--- AUFGABE ---
Gib den Abschnitt des Textes zum Martini-Jahr 2016 zwischen „Dem Zusammentragen und“ und „sich im Ungefähren.“, beide eingeschlossen, wortgetreu wieder.

--- AUSGEWÄHLTER TEXTAUSZUG ---
+ + + +

Martini-Jahr 2016: Vom Sohn Freystadts zum berühmten Bürger Europas

© F.: Archiv

Dem Zusammentragen und Erforschen der Lebens- und Geschichtsdaten folgte das Umsetzen, und da haben der Freystädter Kulturreferentin der Designer Michael Meinhardt und Monika Dreykorn zur Seite gestanden, die die Texte bearbeitete und die Titel formulierte.

Gut zweieinhalb Monate dauerte es, sagt Meinhardt, bis die 22 Tafeln reisefertig waren. Am Computer stellte er die Inhalte der Tafeln, also Bilder, Texte und mehr, zusammen. Diese Seiten druckte er auf eine dünne, selbstklebende Folie, die von einer Maschine auf die Sandwiches, wie die großen Stelltafeln heißen, aufgebracht wurden. Die Rückseiten der Stelltafeln sind schwarz, was es möglich macht, sie auch gegeneinander zu stellen - der Blick verliert sich im Ungefähren.

Die Tafeln selbst sind in Pastelltönen gehalten, die sich gut in die zurückhaltenden Farben des Refektoriums einfügt. Die Front wurde zuletzt noch mit einer Schutzschicht versehen, die auch dazu führt, dass sie kein Licht reflektiert, also gut zu lesen ist. Und es gibt vieles, was gelesen werden muss, wohl aufbereitete Inhalte warten.

+ + + +

Gespeicherte Einträge

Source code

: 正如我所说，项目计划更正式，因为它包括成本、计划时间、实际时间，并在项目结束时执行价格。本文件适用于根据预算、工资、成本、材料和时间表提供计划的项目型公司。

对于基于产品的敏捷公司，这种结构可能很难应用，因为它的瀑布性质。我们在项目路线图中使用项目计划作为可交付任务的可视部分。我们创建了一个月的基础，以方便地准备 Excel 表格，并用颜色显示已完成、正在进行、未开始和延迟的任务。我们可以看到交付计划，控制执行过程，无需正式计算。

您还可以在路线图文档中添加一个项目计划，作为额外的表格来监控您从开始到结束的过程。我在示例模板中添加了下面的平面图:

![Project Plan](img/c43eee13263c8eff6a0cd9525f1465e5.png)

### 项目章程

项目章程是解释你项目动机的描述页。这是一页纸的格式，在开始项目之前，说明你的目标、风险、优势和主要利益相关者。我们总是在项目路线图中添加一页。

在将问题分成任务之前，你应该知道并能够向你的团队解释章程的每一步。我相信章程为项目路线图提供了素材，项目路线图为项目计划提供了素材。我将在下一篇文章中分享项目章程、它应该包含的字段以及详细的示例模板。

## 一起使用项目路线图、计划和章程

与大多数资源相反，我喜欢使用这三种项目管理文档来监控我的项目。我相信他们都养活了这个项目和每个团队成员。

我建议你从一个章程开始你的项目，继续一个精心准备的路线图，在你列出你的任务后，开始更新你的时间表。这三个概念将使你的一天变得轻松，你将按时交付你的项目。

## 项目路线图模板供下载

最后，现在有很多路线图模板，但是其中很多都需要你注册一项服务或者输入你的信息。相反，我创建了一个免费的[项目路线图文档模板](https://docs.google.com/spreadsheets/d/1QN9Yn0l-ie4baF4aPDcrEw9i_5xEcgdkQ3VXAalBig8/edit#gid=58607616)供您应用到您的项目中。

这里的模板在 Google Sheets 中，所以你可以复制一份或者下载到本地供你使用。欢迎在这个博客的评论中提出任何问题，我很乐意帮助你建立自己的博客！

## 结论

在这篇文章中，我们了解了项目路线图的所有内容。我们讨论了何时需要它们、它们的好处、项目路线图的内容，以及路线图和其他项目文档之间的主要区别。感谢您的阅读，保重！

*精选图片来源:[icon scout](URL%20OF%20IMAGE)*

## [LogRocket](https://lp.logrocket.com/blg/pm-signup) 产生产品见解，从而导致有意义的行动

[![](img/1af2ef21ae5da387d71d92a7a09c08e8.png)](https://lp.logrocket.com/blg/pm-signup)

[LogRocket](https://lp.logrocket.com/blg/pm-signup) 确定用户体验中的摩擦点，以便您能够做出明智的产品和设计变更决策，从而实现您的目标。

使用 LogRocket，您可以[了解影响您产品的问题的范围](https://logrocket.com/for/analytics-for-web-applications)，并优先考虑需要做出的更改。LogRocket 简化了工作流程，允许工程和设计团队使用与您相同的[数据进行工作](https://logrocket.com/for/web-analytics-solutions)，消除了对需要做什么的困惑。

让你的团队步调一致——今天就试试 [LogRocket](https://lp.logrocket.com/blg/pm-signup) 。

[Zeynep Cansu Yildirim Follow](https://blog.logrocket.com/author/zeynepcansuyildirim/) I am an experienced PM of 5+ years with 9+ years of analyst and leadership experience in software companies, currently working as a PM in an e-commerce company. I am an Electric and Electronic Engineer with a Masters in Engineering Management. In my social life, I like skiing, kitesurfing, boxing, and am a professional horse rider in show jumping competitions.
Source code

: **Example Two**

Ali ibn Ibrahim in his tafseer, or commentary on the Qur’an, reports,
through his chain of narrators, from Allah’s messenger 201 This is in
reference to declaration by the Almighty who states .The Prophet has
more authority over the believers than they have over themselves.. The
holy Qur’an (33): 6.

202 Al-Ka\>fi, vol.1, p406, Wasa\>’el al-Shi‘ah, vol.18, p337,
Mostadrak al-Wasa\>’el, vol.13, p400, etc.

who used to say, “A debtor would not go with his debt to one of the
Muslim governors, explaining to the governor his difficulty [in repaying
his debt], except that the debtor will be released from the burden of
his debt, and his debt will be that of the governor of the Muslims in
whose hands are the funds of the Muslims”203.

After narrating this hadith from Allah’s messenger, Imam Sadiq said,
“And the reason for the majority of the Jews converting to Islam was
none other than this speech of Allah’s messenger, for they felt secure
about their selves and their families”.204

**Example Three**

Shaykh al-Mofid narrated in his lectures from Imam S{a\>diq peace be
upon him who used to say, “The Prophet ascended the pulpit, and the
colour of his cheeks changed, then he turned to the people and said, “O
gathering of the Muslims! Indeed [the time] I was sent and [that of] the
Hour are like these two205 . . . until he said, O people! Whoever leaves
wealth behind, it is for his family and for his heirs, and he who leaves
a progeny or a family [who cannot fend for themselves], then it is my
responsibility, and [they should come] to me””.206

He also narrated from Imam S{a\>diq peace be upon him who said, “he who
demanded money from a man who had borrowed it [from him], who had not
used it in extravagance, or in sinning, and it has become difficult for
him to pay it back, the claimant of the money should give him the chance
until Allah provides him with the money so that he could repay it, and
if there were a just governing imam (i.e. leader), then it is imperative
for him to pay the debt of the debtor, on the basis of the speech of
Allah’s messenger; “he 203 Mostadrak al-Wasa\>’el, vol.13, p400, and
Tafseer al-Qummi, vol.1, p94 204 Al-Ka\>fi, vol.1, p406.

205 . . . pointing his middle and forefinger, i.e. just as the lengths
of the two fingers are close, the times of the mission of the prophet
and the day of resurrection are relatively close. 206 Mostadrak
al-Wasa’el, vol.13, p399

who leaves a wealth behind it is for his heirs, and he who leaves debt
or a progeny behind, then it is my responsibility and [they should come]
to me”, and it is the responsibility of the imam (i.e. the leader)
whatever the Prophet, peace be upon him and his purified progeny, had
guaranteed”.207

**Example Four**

+ + + +

--- LÖSUNG DER AUFGABE ---
Dem Zusammentragen und Erforschen der Lebens- und Geschichtsdaten folgte das Umsetzen, und da haben der Freystädter Kulturreferentin der Designer Michael Meinhardt und Monika Dreykorn zur Seite gestanden, die die Texte bearbeitete und die Titel formulierte.

Gut zweieinhalb Monate dauerte es, sagt Meinhardt, bis die 22 Tafeln reisefertig waren. Am Computer stellte er die Inhalte der Tafeln, also Bilder, Texte und mehr, zusammen. Diese Seiten druckte er auf eine dünne, selbstklebende Folie, die von einer Maschine auf die Sandwiches, wie die großen Stelltafeln heißen, aufgebracht wurden. Die Rückseiten der Stelltafeln sind schwarz, was es möglich macht, sie auch gegeneinander zu stellen - der Blick verliert sich im Ungefähren.